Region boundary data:

=======

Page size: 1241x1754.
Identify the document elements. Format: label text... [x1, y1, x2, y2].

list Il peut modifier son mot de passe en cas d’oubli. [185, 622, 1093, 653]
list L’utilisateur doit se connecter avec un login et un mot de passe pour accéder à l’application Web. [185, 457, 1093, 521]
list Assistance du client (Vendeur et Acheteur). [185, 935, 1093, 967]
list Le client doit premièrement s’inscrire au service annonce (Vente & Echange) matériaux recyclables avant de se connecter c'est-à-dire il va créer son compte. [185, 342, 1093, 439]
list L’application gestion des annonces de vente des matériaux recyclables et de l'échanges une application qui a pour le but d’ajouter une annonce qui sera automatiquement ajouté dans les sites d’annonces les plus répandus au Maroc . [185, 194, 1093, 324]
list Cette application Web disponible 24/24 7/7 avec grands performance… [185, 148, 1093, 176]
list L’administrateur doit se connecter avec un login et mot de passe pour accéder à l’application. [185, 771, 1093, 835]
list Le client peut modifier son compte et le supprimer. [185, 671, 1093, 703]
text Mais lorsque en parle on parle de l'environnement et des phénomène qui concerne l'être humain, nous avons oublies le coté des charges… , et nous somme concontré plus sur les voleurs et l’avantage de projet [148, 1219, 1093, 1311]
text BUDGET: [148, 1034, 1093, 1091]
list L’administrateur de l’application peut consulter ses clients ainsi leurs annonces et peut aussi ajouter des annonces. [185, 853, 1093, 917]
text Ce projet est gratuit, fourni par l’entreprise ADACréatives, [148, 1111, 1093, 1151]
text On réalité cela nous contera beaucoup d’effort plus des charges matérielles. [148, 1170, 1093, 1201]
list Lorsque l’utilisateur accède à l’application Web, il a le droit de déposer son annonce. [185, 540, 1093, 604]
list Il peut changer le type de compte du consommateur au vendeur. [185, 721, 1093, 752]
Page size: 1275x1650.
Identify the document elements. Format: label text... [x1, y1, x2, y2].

=======

◆ Problem to solve
Rewrite everything from the line containing "list Il peut modifier" down to the line containing "list L’administrateur de", substituting "code secret" for every occurrence of "mot de passe" and leaving all other text unchanged.

◆ Expected answer
list Il peut modifier son code secret en cas d’oubli. [185, 622, 1093, 653]
list L’utilisateur doit se connecter avec un login et un code secret pour accéder à l’application Web. [185, 457, 1093, 521]
list Assistance du client (Vendeur et Acheteur). [185, 935, 1093, 967]
list Le client doit premièrement s’inscrire au service annonce (Vente & Echange) matériaux recyclables avant de se connecter c'est-à-dire il va créer son compte. [185, 342, 1093, 439]
list L’application gestion des annonces de vente des matériaux recyclables et de l'échanges une application qui a pour le but d’ajouter une annonce qui sera automatiquement ajouté dans les sites d’annonces les plus répandus au Maroc . [185, 194, 1093, 324]
list Cette application Web disponible 24/24 7/7 avec grands performance… [185, 148, 1093, 176]
list L’administrateur doit se connecter avec un login et code secret pour accéder à l’application. [185, 771, 1093, 835]
list Le client peut modifier son compte et le supprimer. [185, 671, 1093, 703]
text Mais lorsque en parle on parle de l'environnement et des phénomène qui concerne l'être humain, nous avons oublies le coté des charges… , et nous somme concontré plus sur les voleurs et l’avantage de projet [148, 1219, 1093, 1311]
text BUDGET: [148, 1034, 1093, 1091]
list L’administrateur de l’application peut consulter ses clients ainsi leurs annonces et peut aussi ajouter des annonces. [185, 853, 1093, 917]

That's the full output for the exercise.